One commenter highlights the potential benefits of this technology for edge computing, particularly in situations with limited power and resources. They point out that traditional binary logic can be computationally expensive, while fuzzy logic, with its ability to handle uncertainty and imprecise data, might be more efficient for certain edge computing tasks. This comment emphasizes the potential power savings and improved performance that fuzzy logic hardware could offer in resource-constrained environments.
Another commenter expresses skepticism about the practical applications of fuzzy logic, questioning whether it truly offers advantages over other approaches. They seem to imply that while fuzzy logic might be conceptually interesting, its real-world usefulness remains to be proven, especially in the context of the specific transistor design discussed in the article. This comment serves as a counterpoint to the more optimistic views, injecting a note of caution about the technology's potential.
Further discussion revolves around the specific design of the transistor and its implications. One commenter questions the novelty of the approach, suggesting that similar concepts have been explored before. They ask for clarification on what distinguishes this particular transistor design from previous attempts at implementing fuzzy logic in hardware. This comment adds a layer of technical scrutiny, prompting further investigation into the actual innovation presented in the linked article.

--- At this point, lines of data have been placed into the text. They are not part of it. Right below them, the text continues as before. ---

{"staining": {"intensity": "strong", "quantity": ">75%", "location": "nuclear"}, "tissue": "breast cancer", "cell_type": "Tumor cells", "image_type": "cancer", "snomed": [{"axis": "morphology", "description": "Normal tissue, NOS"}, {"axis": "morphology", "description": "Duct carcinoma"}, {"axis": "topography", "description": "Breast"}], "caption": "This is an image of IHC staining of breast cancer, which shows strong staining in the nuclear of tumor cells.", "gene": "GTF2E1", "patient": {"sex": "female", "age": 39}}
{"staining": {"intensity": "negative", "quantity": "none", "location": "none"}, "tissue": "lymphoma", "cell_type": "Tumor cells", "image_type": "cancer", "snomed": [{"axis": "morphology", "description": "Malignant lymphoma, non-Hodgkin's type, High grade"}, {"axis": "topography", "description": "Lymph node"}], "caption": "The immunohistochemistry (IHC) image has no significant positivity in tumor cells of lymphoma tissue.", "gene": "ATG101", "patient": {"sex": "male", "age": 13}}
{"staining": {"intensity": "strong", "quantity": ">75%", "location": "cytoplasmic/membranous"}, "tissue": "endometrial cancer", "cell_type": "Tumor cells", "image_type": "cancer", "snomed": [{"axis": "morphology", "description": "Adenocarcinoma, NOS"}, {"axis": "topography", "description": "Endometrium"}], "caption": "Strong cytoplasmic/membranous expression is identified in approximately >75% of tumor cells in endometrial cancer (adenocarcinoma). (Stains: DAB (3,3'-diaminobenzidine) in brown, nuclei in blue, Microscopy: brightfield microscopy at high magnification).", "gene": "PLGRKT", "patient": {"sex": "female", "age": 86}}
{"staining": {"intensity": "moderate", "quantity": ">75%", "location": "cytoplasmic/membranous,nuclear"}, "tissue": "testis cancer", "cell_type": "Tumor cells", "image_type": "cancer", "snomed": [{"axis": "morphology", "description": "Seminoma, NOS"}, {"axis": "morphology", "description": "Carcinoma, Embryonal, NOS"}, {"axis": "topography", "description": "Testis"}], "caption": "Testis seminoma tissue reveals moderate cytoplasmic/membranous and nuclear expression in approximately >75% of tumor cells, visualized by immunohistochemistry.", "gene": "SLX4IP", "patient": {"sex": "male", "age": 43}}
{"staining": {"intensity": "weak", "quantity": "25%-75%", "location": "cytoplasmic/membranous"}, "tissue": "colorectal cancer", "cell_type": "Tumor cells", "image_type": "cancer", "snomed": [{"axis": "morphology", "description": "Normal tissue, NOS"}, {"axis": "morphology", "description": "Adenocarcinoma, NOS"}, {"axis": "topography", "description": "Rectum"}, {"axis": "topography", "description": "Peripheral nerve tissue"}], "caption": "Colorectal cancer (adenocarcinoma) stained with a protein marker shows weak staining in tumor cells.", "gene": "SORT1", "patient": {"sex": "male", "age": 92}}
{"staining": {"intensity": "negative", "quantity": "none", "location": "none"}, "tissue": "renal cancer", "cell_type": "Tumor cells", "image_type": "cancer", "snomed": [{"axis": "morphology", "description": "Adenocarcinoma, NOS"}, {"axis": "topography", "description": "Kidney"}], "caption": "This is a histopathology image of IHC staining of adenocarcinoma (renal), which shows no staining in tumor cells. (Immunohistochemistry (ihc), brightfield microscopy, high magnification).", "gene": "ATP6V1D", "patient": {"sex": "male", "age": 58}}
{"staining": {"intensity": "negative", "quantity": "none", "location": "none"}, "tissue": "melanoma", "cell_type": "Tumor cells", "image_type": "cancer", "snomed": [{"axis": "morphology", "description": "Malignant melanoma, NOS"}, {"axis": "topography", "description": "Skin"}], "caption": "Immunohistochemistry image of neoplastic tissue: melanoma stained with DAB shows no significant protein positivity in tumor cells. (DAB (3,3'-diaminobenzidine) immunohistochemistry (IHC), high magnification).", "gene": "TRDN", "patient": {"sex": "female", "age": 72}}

Finally, a commenter raises the important point about the developmental stage of this technology. They acknowledge the potential of fuzzy logic hardware but emphasize that it's still in its early stages. They caution against overhyping the technology before its practical viability and scalability have been thoroughly demonstrated. This comment provides a grounded perspective, reminding readers that the transition from a promising concept to a widely adopted technology can be a long and challenging process.